If brothers are living together and one of them dies without a son, his widow must not marry outside the family. Her husband’s brother shall take her and marry her and fulfill the duty of a brother-in-law to her. The first son she bears shall carry on the name of the dead brother so that his name will not be blotted out from Israel (Deut. 25:5-6).
Who am I, but the brother who died without issue? Who am I, but the head who brought forth no spiritual fruit upon my own household, my own person?
Yet when I died, my brother took me up and brought forth fruit for me, in his name and yet also in mine.
Christ Jesus, the bridegroom, took up up his bride and made her fruitful in his union with her.

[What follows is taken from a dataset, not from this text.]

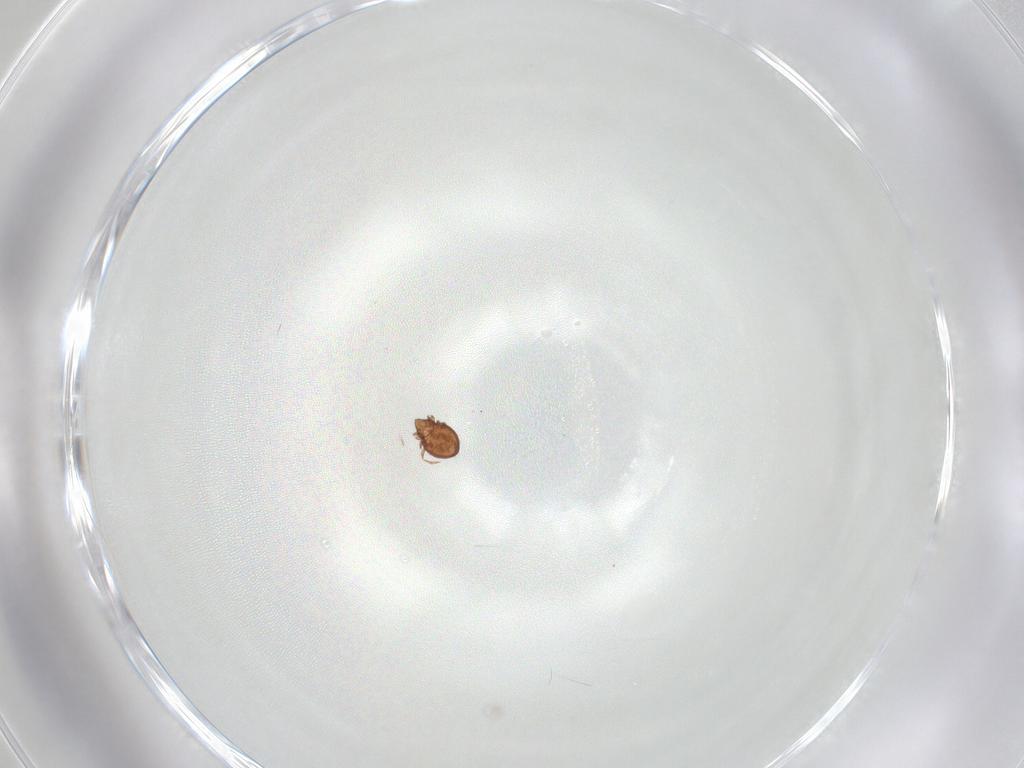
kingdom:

And by the grace of adoption, I have not been entirely forgotten, but in death I yet live, bearing fruit to God by the power of God.
Thomas writes on Deuteronomy 25:56
“…a man should marry the wife of his deceased brother when the latter died without issue, as prescribed in Dt. 25:5,6: and this in order that he who could not have successors according to carnal origin, might at least have them by a kind of adoption, and that thus the deceased might not be entirely forgotten.”
What is this law and practice but a type of Christ, a shadow of the love of God in our elder Brother, who never forgot us, who brings forth fruit in himself and then in us, and by adoption reckons that fruit unto us.
So, my brothers and sisters, you also died to the law through the body of Christ, that you might belong to another, to him who was raised from the dead, in order that we might bear fruit for God (Romans 7:4).